“所以说,你骗了我们,对吗,前辈?”
琅嬛仙府中,一幅堪称荒谬的场景正在上演。
一炷香之前,苏淮安赶到现场,随着他的赶到,金鱼与崽崽自觉自己的计划难以实现,垂头丧气地呆在一旁。
随着苏淮安道出的“前辈”二字,金鱼的身份也正式被戳破,神色中流出几分窘然来。
“你是怎么发现的?”
金鱼——或者说是琅嬛仙府真正的主人本身——琅嬛仙君讷讷地发言问道。
这位横亘数万年的老人家有着七八岁小童的身躯,全然不像是一个活过万载的老人家。
“之前本来没发现的。”苏淮安道,“是您今日暴露了。”
说起今日,金鱼的脑袋又垂了一下。
或许是还有着一些善心在,苏淮安没有让场面冷下来,而是继续讲述自己的猜测。
说起来,苏淮安对金鱼的身份有所怀疑,还得追溯到金鱼当时在琅嬛仙境中讲的那个故事里。

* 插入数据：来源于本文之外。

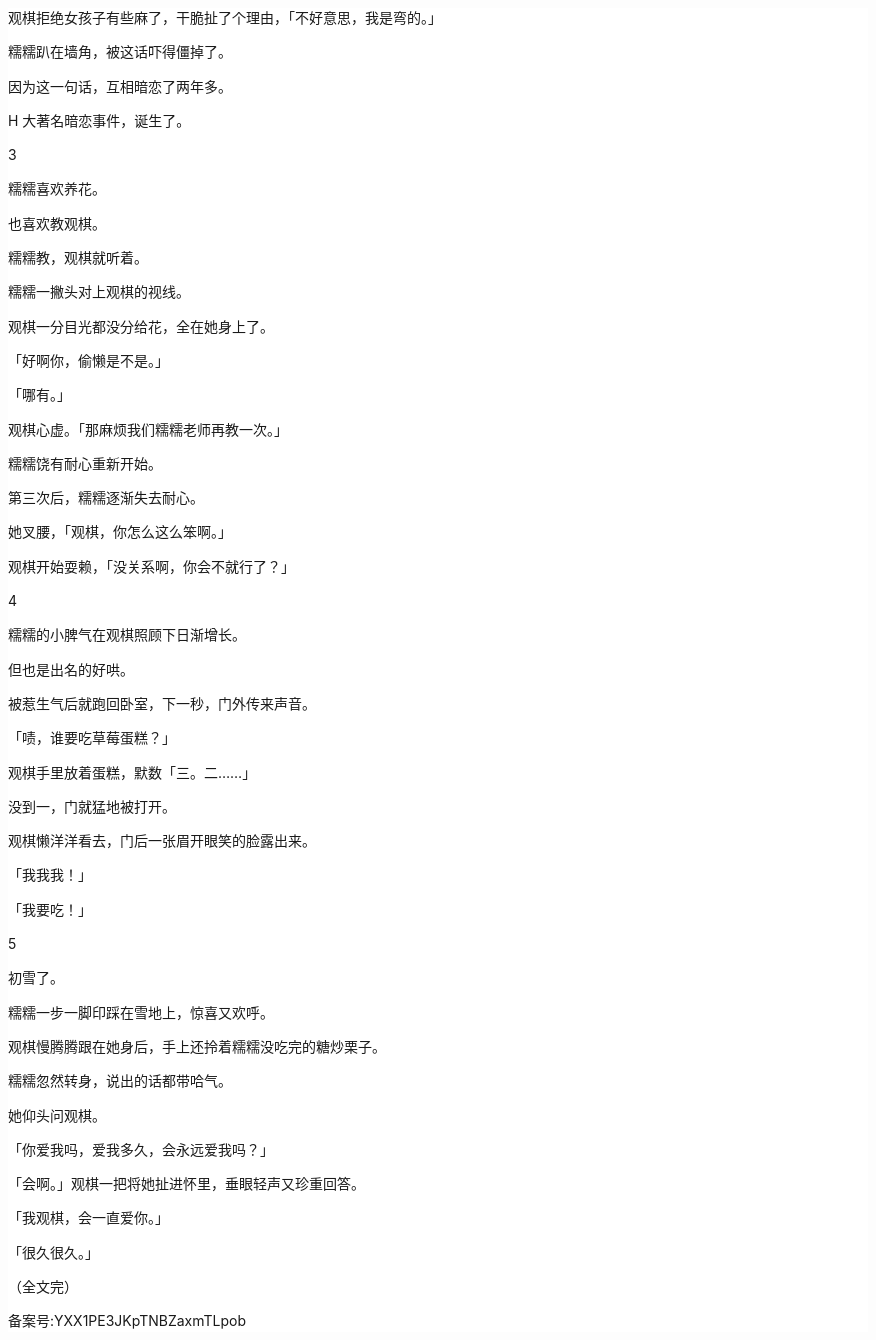 观棋拒绝女孩子有些麻了，干脆扯了个理由，「不好意思，我是弯的。」

糯糯趴在墙角，被这话吓得僵掉了。

因为这一句话，互相暗恋了两年多。

H 大著名暗恋事件，诞生了。

3

糯糯喜欢养花。

也喜欢教观棋。

糯糯教，观棋就听着。

糯糯一撇头对上观棋的视线。

观棋一分目光都没分给花，全在她身上了。

「好啊你，偷懒是不是。」

「哪有。」

观棋心虚。「那麻烦我们糯糯老师再教一次。」

糯糯饶有耐心重新开始。

第三次后，糯糯逐渐失去耐心。

她叉腰，「观棋，你怎么这么笨啊。」

观棋开始耍赖，「没关系啊，你会不就行了？」

4

糯糯的小脾气在观棋照顾下日渐增长。

但也是出名的好哄。

被惹生气后就跑回卧室，下一秒，门外传来声音。

「啧，谁要吃草莓蛋糕？」

观棋手里放着蛋糕，默数「三。二……」

没到一，门就猛地被打开。

观棋懒洋洋看去，门后一张眉开眼笑的脸露出来。

「我我我！」

「我要吃！」

5

初雪了。

糯糯一步一脚印踩在雪地上，惊喜又欢呼。

观棋慢腾腾跟在她身后，手上还拎着糯糯没吃完的糖炒栗子。

糯糯忽然转身，说出的话都带哈气。

她仰头问观棋。

「你爱我吗，爱我多久，会永远爱我吗？」

「会啊。」观棋一把将她扯进怀里，垂眼轻声又珍重回答。

「我观棋，会一直爱你。」

「很久很久。」

（全文完）

备案号:YXX1PE3JKpTNBZaxmTLpob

据金鱼所说,万年前,大能们对于救世的态度分为两个流派,是否封关,是双方争论的核心。
金鱼的主人是反对派。
在那时,苏淮安心中便心存疑窦——既然当时大能分为两派,为了救世而努力,那么,为什么他只看到了其中一派的成果。
为何另外一派销声匿迹。
起初,苏淮安以为或许是两派达成了一致,全心全意地完成一个计划,直到他不久之前知晓了原书中的剧情。
无论是现在还是原书中,金鱼仍然是那个提供线索,引导事件走向的存在。
两种剧情线中同一个角色的存在,让苏淮安不得不怀疑对方的身份。
或许,对方一直都是那个践行自己目的和主张的存在。
“……你猜得没错。”
被比自己年岁小得多的人揭了底裤,金鱼或多或少有些不自在,但好歹是活了若干年的老骨头,金鱼也能够稳住心神。
他将当年的事情娓娓道来。
正如苏淮安所猜测的那样,当年两派为了救世进行了激烈的斗争,最终界膜一派取胜。
琅嬛仙君作为失败者,在之后并没有加入界膜一派,而是自己分离出来,以图未来。
他比其他修士们想得更远一步——
如果没有等到灵气复苏,界膜就损坏了怎么办?
或许其他修士也想到了这一点,只是界膜修建在前,他们无暇或者说不愿意去思考与解决这个问题。
琅嬛仙君不一样。
他对于广大修士们所逃避的问题心知肚明,也知晓其中的症结,最重要的是,他打算来解决这个问题。
解决的办法就将自己留存下来,所付出的代价,不光是自己的修为,还有自己的身体。
哪怕放弃躯壳之后,意味着他不再会有未来,晋升之路全断,只能以这样尴尬的身份存在于世界上。
“您真是个疯子。”
听到这里,苏淮安忍不住道。
对于苏淮安的评价,琅嬛仙君非但不以为意,淡然道:“如果不是这样,我怎么能活到今天?”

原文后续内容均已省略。